▶ **Text provided**
────────────────────

July 17, 2012

 

 

Darren K. DeStefano    

 

VIA EDGAR AND ELECTRONIC DELIVERY

 

T: (703) 456-8034        

ddstefano@cooley.com

Edward P. Bartz, Esq.

Staff Attorney

United States Securities and Exchange Commission

100 F Street, N.E.

Mail Stop 8626

Washington, D.C. 20549

 

Re: Gladstone Investment Corporation
  Registration Statement on Form N-2
  (File No. 333-181879)

Dear Mr. Bartz:

On behalf of Gladstone Investment Corporation (the “Fund”), we are transmitting for filing one copy of Pre-effective Amendment No. 1 (the “Amendment”), marked to show changes from the Registration Statement on Form N-2, Registration No. 333-181879 (the “Registration Statement”), filed with the Securities and Exchange Commission (the “Commission”) on June 4, 2012.

The Amendment is being filed in response to written comments received from the staff of the Division of Investment Management (the “Staff”) by letter dated July 3, 2012 (the “Comments”). The numbering of the paragraphs below corresponds to the numbering of the Comments which, for your convenience, we have incorporated into this response letter. Page references in the text of this response letter correspond to the page numbers of the Amendment.

PROSPECTUS

Cover Page

 

1. The first paragraph of the cover page provides that the Fund may offer common stock, preferred stock, rights, warrants, debt securities, or a combined offering of these securities. Please confirm to us that, in any combined offering of securities, each security would be distinct and separately transferable. Please also confirm to us that the Fund will file a legality opinion included in a post-effective amendment to the registration statement in connection with any shelf takedown of securities.

In response to the Staff’s Comment, we supplementally confirm to the Staff that, in any combined offering of securities, each security would be distinct and separately transferable, and the Fund will file a legality opinion included in a post-effective

 

ONE FREEDOM SQUARE RESTON TOWN CENTER 11951 FREEDOM DRIVE RESTON VA 20190-5656 T: (703) 456-8000 F: (703) 456-8100 WWW.COOLEY.COM


July 17, 2012

Page Two

 

amendment to the Registration Statement in connection with any shelf takedown of securities.

Fees and Expenses (Page 4)

 

2. The table of Stockholder Transaction Expenses provides a line item for a sales load. Please add a footnote to the table referencing the sales load and providing that, in the event securities to which this prospectus relates are sold to or through underwriters, a corresponding prospectus supplement will disclose the applicable sales load. In addition, please add a line item to this table for offering expenses, and similarly provide a footnote stating that a related prospectus supplement will disclose the estimated amount of offering expenses, the offering price and the offering expenses borne by shareholders as a percentage of the offering price. Finally, please make corresponding changes to the forms of prospectus included with the registration statement.

────────────────────

▶ **Tasks for this exercise**
1. Retype the passage of the comment-response letter that opens with the words containing "Mail Stop 8626" and closes with "on June 4, 2012.".
2. Write what comes next in the comment-response letter, starting after its final sentence.
The items have no connection to the comment-response letter.

────────────────────

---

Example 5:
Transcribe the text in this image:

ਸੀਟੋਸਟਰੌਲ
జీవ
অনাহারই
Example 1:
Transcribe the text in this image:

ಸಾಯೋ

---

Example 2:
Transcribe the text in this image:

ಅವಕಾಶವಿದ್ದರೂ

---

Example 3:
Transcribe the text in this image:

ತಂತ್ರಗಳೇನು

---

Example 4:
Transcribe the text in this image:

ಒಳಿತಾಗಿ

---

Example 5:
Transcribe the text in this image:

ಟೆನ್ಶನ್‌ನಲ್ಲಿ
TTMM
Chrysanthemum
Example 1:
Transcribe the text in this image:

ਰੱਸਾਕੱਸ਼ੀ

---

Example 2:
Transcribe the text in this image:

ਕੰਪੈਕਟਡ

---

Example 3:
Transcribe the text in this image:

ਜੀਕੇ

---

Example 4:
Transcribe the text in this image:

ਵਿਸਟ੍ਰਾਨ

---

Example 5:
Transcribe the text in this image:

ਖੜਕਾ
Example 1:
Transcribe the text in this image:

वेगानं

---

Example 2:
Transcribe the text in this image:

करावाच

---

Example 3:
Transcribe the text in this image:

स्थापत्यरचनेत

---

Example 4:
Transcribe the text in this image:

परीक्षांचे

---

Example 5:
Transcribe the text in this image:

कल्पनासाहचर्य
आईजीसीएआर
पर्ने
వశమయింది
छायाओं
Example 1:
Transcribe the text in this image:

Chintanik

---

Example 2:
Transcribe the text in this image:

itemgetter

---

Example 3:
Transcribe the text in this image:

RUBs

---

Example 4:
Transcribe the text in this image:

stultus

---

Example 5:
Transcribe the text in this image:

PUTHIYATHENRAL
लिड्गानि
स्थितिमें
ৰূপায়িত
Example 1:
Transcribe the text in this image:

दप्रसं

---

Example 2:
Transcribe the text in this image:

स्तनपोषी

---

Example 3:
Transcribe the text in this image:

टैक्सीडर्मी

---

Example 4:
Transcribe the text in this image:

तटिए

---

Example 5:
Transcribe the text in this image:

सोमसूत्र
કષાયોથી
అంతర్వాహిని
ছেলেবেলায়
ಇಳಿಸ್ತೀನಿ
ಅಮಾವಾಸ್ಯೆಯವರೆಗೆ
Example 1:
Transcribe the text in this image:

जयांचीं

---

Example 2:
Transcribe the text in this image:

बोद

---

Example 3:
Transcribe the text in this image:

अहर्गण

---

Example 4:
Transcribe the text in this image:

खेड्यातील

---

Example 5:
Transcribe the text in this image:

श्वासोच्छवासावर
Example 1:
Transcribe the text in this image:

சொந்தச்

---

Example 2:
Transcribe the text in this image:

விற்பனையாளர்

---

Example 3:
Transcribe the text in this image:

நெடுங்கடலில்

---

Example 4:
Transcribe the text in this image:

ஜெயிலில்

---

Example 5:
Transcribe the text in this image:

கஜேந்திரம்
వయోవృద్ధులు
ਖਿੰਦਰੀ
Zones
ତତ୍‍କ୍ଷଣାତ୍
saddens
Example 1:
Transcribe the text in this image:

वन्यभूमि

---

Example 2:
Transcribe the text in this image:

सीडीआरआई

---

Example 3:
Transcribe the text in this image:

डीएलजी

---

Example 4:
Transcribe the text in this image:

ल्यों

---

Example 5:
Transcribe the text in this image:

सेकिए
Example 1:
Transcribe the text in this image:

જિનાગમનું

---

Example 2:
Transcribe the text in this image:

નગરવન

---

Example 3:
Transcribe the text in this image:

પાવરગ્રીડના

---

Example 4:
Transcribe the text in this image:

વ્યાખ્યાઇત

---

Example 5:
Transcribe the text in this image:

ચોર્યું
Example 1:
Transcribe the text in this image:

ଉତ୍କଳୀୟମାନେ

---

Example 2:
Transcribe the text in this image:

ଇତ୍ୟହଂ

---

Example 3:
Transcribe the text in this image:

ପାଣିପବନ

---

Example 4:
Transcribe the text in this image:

────────────────────

▶ **Responses per task**
1.
Mail Stop 8626

Washington, D.C. 20549

 

Re: Gladstone Investment Corporation
  Registration Statement on Form N-2
  (File No. 333-181879)

Dear Mr. Bartz:

On behalf of Gladstone Investment Corporation (the “Fund”), we are transmitting for filing one copy of Pre-effective Amendment No. 1 (the “Amendment”), marked to show changes from the Registration Statement on Form N-2, Registration No. 333-181879 (the “Registration Statement”), filed with the Securities and Exchange Commission (the “Commission”) on June 4, 2012.

2.
In response to the Staff’s Comment, the Fund has revised the Fees and Expenses table on page 4 and corresponding pages of the forms of prospectus supplement.

 

3. Please explain to us why the table of annual expenses does not show an amount for the line item captioned “Incentive fees payable under investment advisory and management agreement.”

We supplementally advise the Staff that the amounts in the table are based on actual results for the Fund’s fiscal fourth quarter ended March 31, 2012. For the quarter, the Fund did not generate sufficient pre-incentive fee net investment income to trigger the payment of an income-based incentive fee, nor did the Fund generate sufficient capital gains to trigger the payment of a capital gains-based incentive fee. The Fund has added clarifying disclosure to footnote 4.

 

4. Example. The first paragraph of this section states that the amounts set forth in the table do not reflect the impact of any sales load. Please add disclosure providing that the table also does not reflect the impact of any offering expenses. Also, in the paragraph following the table, information is provided regarding the Fund’s estimated expenses assuming a 5% annual return consisting entirely of capital gains. Please clarify the disclosure in this section by providing this information in a separate line item in the table. Finally, please make corresponding changes to the forms of prospectus included with the registration statement.

In response to the Staff’s Comment, the Fund has revised the disclosure on page 6 and corresponding pages of the forms of prospectus supplement.

Prospectus Summary — Risk Factors — Risks Related to Our External Management (Page 8)

 

5.

We may be obligated to pay our Adviser incentive compensation even if we incur a loss. Please explain to us whether the Advisor receives incentive fees on payment-in-kind (“PIK”) interest, and whether the Advisor is required to return these fees to the Fund if the PIK

 

ONE FREEDOM SQUARE RESTON TOWN CENTER 11951 FREEDOM DRIVE RESTON VA 20190-5656 T: (703) 456-8000 F: (703) 456-8100 WWW.COOLEY.COM


July 17, 2012

Page Three

 

interest is eventually determined to be uncollectible. Also, if the Advisor is not required to return these incentive fees to the Fund, please provide a description of this risk in this section.

We supplementally advise the Staff that the Fund is entitled to incentive fees on paid-in-kind interest income. The Fund would not be required to return these fees if the Fund eventually determines this PIK interest to be uncollectible. However, historically the Fund has held very few loans with PIK interest features, and PIK interest income has not represented a material amount of the Fund’s historical income. In response to the Staff’s Comment, the Fund has added disclosure on page 8.

 

6. There are significant potential conflicts of interest which could impact our investment returns. The third bullet point on page 9 states that the Fund has submitted an application for an exemptive order from the Securities and Exchange Commission (the “SEC”) that, if granted, would expand the Fund’s ability to co-invest with certain affiliates. Please add a disclosure in this section that there is no assurance that the SEC will grant this exemptive order.

We supplementally advise the Staff that, on June 29, 2012, the Commission issued a notice of its intention to grant the order (SEC Release IC-30125). In response to the Staff’s Comment and in light of the Commission’s recent action, the Fund has revised the disclosure on pages 9 and 98.

Common Share Price Data (Page 24)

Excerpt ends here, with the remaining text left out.